You will get good coverage in the region of the router and in the region directly above it. If you want coverage in the back rooms that might be challenging depending on how your house is built. Again if your requirements are light then it will not matter.
If you can find a vendor that will allow you to try out a couple of products then you will get your match. But the problem i find is once you open the box you own it. No return or exchange. And this is with flipkart, so forget about smaller shops.
with ddwrt though and if i touch 14k budget, i can have 2 usbs, dual concurrent bands and hdd streaming, 3g connection facility + fabulous coverage and throughput in n66 asus.. but 14k is a bit too much right now..
I'm looking at the wndr 3800 currently, it only has 1 usb but you can attach a hub so its not limited.
You don't want to get a 3700 because the one that is being sold right now is a v3. The one everybody raved about was v1 & v2. What is the wndr 3800 ? its a v2 with double the RAM & flash and some cloud software. It runs open-wrt & dd-wrt. open-wrt seems to be more attractive to me at the moment but i'm still trying to figure out what attractive actually means.
Router manufacturers have this annoying habit of keeping the model number the same and changing the hardware underneath.
wndr 3700 v3 has no 3rd party support as it runs a broadcom chip whereas the wndr 3800 can use all the stuff that was done for the v2 with the atheros.
if i have to remain around 10k mark, trying to figure out whats best..
Harpreet has a conservative suggestion that i've seen in other threads. If you own the house then you can wire it as you see fit and buy cheap TP-links N300s and set up access points as you like. That will give you very good coverage but you will be limited to the 2.4Ghz band.
Now whether 2 or 3 tp-links does a better job than one powerful router is hard to say. Pratik seems to think otherwise, presumably he ran those tp-links with dd-wrt and still found them to be lacking.

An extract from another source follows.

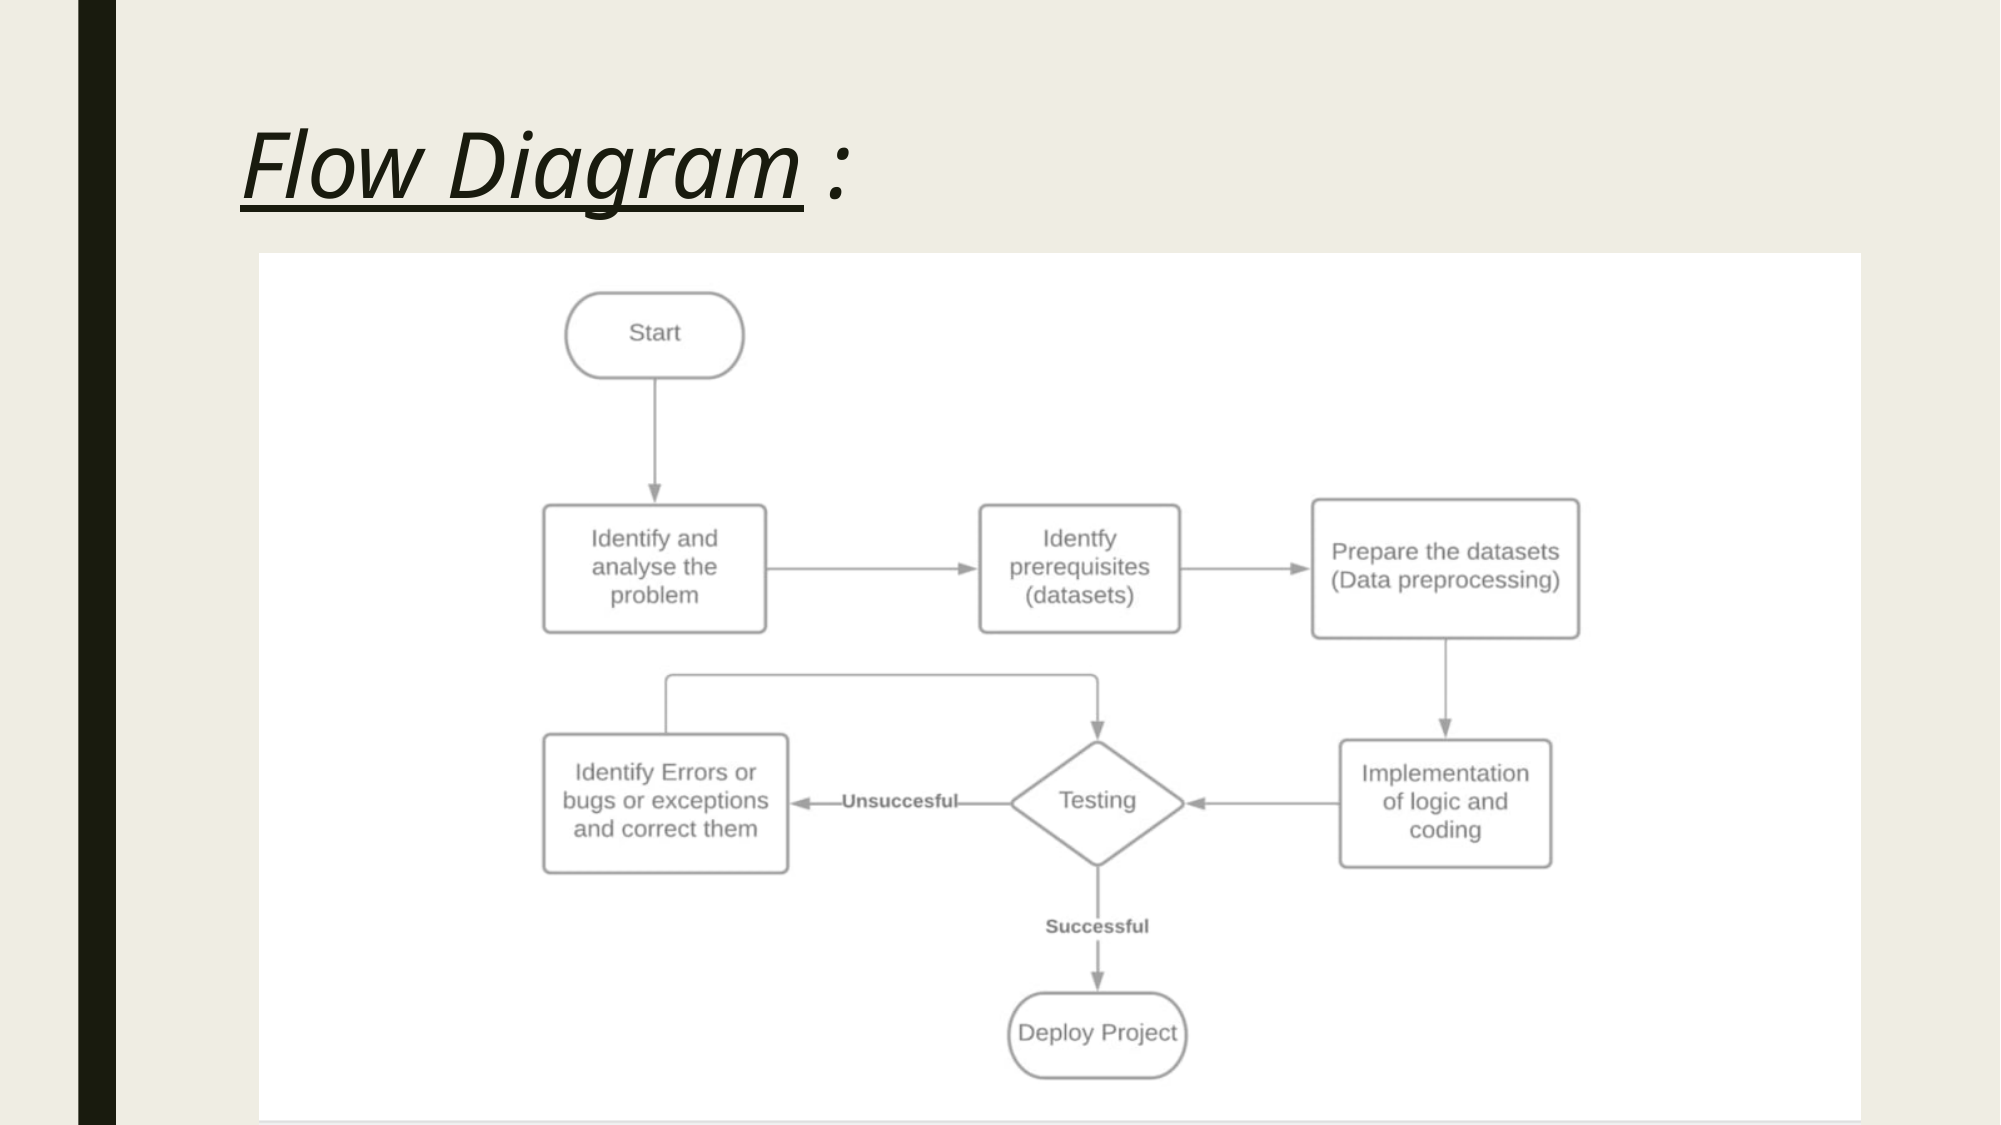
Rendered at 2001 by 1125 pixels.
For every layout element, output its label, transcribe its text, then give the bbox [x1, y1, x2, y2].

title Flow Diagram : [225, 112, 1800, 357]
picture [259, 253, 1861, 1125]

Thing with many cheap components is its modular and easier to manage and cheap to maintain, one router goes, replace it. you still have a network. You main guy goes and you have nothing until you get a replacement from the service center. Asus IIANM has a 3 year warranty so thats not bad.
You need to conduct a site survey, so get a program like inSSIDer or wifi analyser and see how crowded the 2.4 ghz space where you live actually is. it might be very crowded in which case you will be better off with dual band or you might be very lucky and find its not very crowded at all in which case 2.4 ghz will work very well. It stretches a third of the way further than 5Ghz does.
The drawback here, if you're lucky to have a 2.4 ghz spectrum is that it only applies on the day you did the test, 6 months or a year from now more 2.4 networks might crop up and mess with your throughput. You will then wish you had got a dual band. So there is a hedge to consider.